Work order A:
Copy the records word for word, from their first line through the line containing "42: (339, 187)". Leave the pictures out.

Excerpt to read:
──────────
Tag : hadoop

Setup and configure Active Directory server for Kerberos

In this tutorial we will see how to setup and configure Active Directory server for Kerberos authentication on HDP cluster.

Environment details used to setup and configure active directory server for kerberos.

Windows server –  2002 r2.

HDP Cluster – 2.6.X

Ambari – 2.5.X

Let’s get started! When you have nothing configured, this is how Server Manager would look like:




Step 1 – Configure hostname for your AD.

Let’s begin by configuring relevant hostname for your active directory server.

To change computer name, Open Server Manager –> Click on Local Server in the left pane –> Click on Computer name –> Write Computer description(Optional) –> Click on “Change” button –> Type in your new computer name –> Save the changes and restart your computer (Yeah! It’s frustrating to restart every time you change something in windows, that’s how it is :( )


crazyadmins.com – Change computer name


Step 2 – Configure static IP:

Open Powershell and run “IPConfig /all” to get existing IP address, Gateway and DNS IP addresses. Note down the current configuration.


crazyadmins.com - current_ip_configs

crazyadmins.com – current_ip_configs


Open Control Panel –> Network and Internet –> Network and Sharing Center –> Click on Ethernet –> Click on Properties in Ethernet properties –> Goto Internet protocol version 4 –> Click on properties –> Click on Use following IP addresses and enter information noted in the previous step.

Please refer below screenshot.

crazyadmins.com - change_ip

crazyadmins.com – change_ip


Step 3 – Install DNS

Open Server Manager –> Click on “Add Roles and Features” –> Click Next –> Select “Role-based or feature-based installation” –> Select a server from server-pool (Your AD server’s hostname should get displayed) –> Select “DNS Server” –> Click on “Add Features” –> Click on Next button –> Click on Next button –> Click on Install –> Finally click on Close button once installation is complete.

Please refer series of screenshots for your reference below:














Step 4 – Configure domain controller

Please open Server Manager –> Click on Add Roles and Features under dashboard –> Click on Next –> Select “Role-based or feature-based installation” and Click on Next –> Keep the default selecion and click on Next –> Tick “Active Directory Domain Services” –> Click on “Add Features” –> Click on Next –> Keep the default selection for “Select one or more features to install” –> Click on Next button –> Next –> Click on install at “Confirm installation selections” page –> Once installation is done, you can close the window.

Please refer below screenshots if required:





















Step 5 – Promote the server to a domain controller

Click on Flag icon showing yellow warning sign on top right –> Click on “Promote the server to a domain controller” –> In Deployment configuration, click on “Add a new forest” –> set DSRM administrator password –> Click Next –> Verify NETBIOS and change if needed ( I did not change it in my case ) –> Keep the location of AD DS database/log files to default value –> Review and click Next –> Make sure that all the pre-requisite checks are passed –> Click on Install –> Close the window after installation.

Please refer below screenshots if required:





























Step 6 – Configure LDAPS for AD. First step is to install active directory certificate services.
──────────
The data:
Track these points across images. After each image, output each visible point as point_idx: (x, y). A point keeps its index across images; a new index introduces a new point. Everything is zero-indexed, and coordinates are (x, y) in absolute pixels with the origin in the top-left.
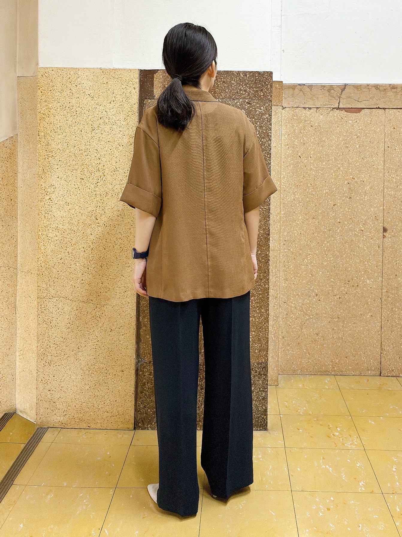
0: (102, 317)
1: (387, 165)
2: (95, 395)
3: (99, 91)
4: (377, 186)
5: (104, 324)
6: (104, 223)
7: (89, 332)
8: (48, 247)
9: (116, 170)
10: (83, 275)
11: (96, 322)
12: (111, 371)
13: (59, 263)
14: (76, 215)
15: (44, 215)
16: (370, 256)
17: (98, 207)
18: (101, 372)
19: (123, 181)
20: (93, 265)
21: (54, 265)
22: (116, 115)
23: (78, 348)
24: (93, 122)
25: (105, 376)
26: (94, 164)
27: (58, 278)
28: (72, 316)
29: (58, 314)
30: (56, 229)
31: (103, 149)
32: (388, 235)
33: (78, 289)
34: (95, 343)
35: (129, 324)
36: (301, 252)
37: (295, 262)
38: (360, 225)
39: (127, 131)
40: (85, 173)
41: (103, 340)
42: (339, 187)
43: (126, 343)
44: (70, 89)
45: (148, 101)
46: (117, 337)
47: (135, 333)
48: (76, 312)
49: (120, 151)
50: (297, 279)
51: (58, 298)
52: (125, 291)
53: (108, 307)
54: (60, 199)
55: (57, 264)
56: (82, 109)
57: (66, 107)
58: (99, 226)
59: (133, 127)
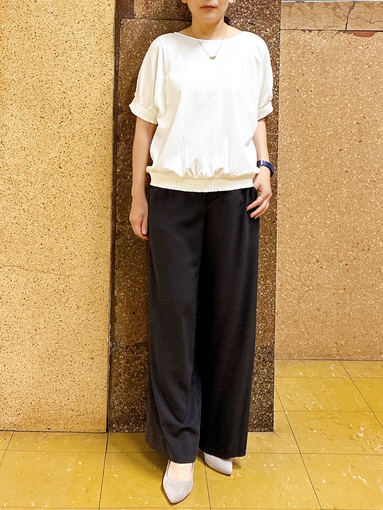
──────────
Work order B:
Answer these about the Active Directory setup tutorial:
(i) Which HDP cluster version does the environment use?
(ii) What command does Step 2 say to run in Powershell?
(iii) In Step 5, which option is clicked under Deployment configuration?

Task output A:
Track these points across images. After each image, output each visible point as point_idx: (x, y). A point keeps its index across images; a new index introduces a new point. Everything is zero-indexed, and coordinates are (x, y) in absolute pixels with the origin in the top-left.
0: (102, 317)
1: (387, 165)
2: (95, 395)
3: (99, 91)
4: (377, 186)
5: (104, 324)
6: (104, 223)
7: (89, 332)
8: (48, 247)
9: (116, 170)
10: (83, 275)
11: (96, 322)
12: (111, 371)
13: (59, 263)
14: (76, 215)
15: (44, 215)
16: (370, 256)
17: (98, 207)
18: (101, 372)
19: (123, 181)
20: (93, 265)
21: (54, 265)
22: (116, 115)
23: (78, 348)
24: (93, 122)
25: (105, 376)
26: (94, 164)
27: (58, 278)
28: (72, 316)
29: (58, 314)
30: (56, 229)
31: (103, 149)
32: (388, 235)
33: (78, 289)
34: (95, 343)
35: (129, 324)
36: (301, 252)
37: (295, 262)
38: (360, 225)
39: (127, 131)
40: (85, 173)
41: (103, 340)
42: (339, 187)

Task output B:
(i) 2.6.X
(ii) IPConfig /all
(iii) Add a new forest